以前は socket.on('user:join', handler) のようにイベント名を直接文字列で書いていて、'user:jion' というタイポが発生しても実行時までわかりませんでした(´・ω・`)
そこで以下のように型を定義しました。
type Namespace = 'user' | 'room' | 'message';
type EventVerb = 'join' | 'leave' | 'send' | 'receive';
type SocketEvent = `${Namespace}:${EventVerb}`;
// 有効: "user:join", "room:leave", "message:send" ...
// 無効: "user:jion" → コンパイルエラーになる!
これだけで SocketEvent 型には Namespace × EventVerb の組み合わせしか入れられなくなります。
エディタの補完もきちんと機能して、タイポの心配がなくなったのがかなりありがたかったです!
🤔 ハマりポイント
組み合わせ数が爆発的に増える点だけ注意が必要です(・_・;)
type A = 'a1' | 'a2' | 'a3';
type B = 'b1' | 'b2' | 'b3';
type C = 'c1' | 'c2' | 'c3';
type Combined = `${A}-${B}-${C}`; // 3×3×3 = 27通り
ユニオン型の組み合わせが増えると TypeScript の型チェックが重くなることがあります。
10〜20 パターン程度であれば問題ないケースがほとんどです。
ドメインが広い場合は string を使いつつコメントでパターンを示す、というバランスが現実的かもしれません。
もう一点、Capitalize<T> などのユーティリティ型を活用すると定義が簡潔になりますが、IDE の型ヒントが少し読みづらくなることがあります。

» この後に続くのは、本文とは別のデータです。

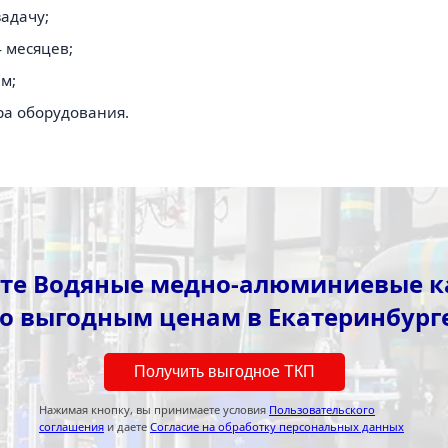
адачу;
 месяцев;
м;
ра оборудования.
те Водяные медно-алюминиевые 
о выгодным ценам в Екатеринбург
Получить выгодное ТКП
Нажимая кнопку, вы принимаете условия
Пользовательского
соглашения
и даете
Согласие на обработку персональных данных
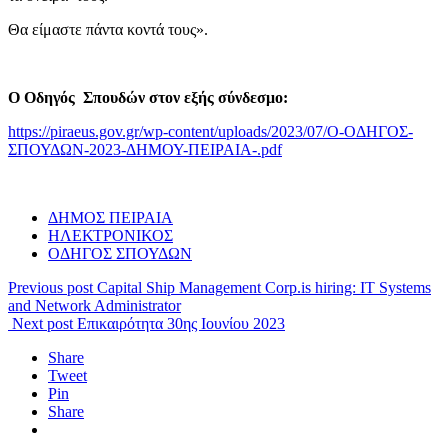
Θα είμαστε πάντα κοντά τους».
Ο
Οδηγός Σπουδών στον εξής σύνδεσμο:
https://piraeus.gov.gr/wp-content/uploads/2023/07/Ο-ΟΔΗΓΟΣ-
ΣΠΟΥΔΩΝ-2023-ΔΗΜΟΥ-ΠΕΙΡΑΙΑ-.pdf
ΔΗΜΟΣ ΠΕΙΡΑΙΑ
ΗΛΕΚΤΡΟΝΙΚΟΣ
ΟΔΗΓΟΣ ΣΠΟΥΔΩΝ
Previous post
Capital Ship Management Corp.is hiring: IT Systems
and Network Administrator
Next post
Επικαιρότητα 30ης Ιουνίου 2023
Share
Tweet
Pin
Share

実際に使いながらトレードオフを確認していくのがいいと思います!
パパ系Webエンジニア〜愛用ガジェット一覧 🛍️
この記事を書いている作業環境のガジェットを楽天ROOMにまとめています ✨ 在宅エンジニアのデスク作りの参考にどうぞ 🙌
🙌 まとめ
- Template Literal Types は TypeScript 4.1 以降で使える
- ユニオン型と組み合わせると、文字列の「パターン」を型で制約できる
- イベント名・API エンドポイント・CSS クラス名など、規則性のある文字列に相性がいい
- 組み合わせ数が多くなりすぎると型チェックが重くなる点に注意
string で素通しにしている箇所が多いと感じているなら、まず 1〜2 箇所だけ試してみるのがおすすめです(^^)
比較的小さい変更なのに、補完とエラーチェックの恩恵がすぐに感じられますよ!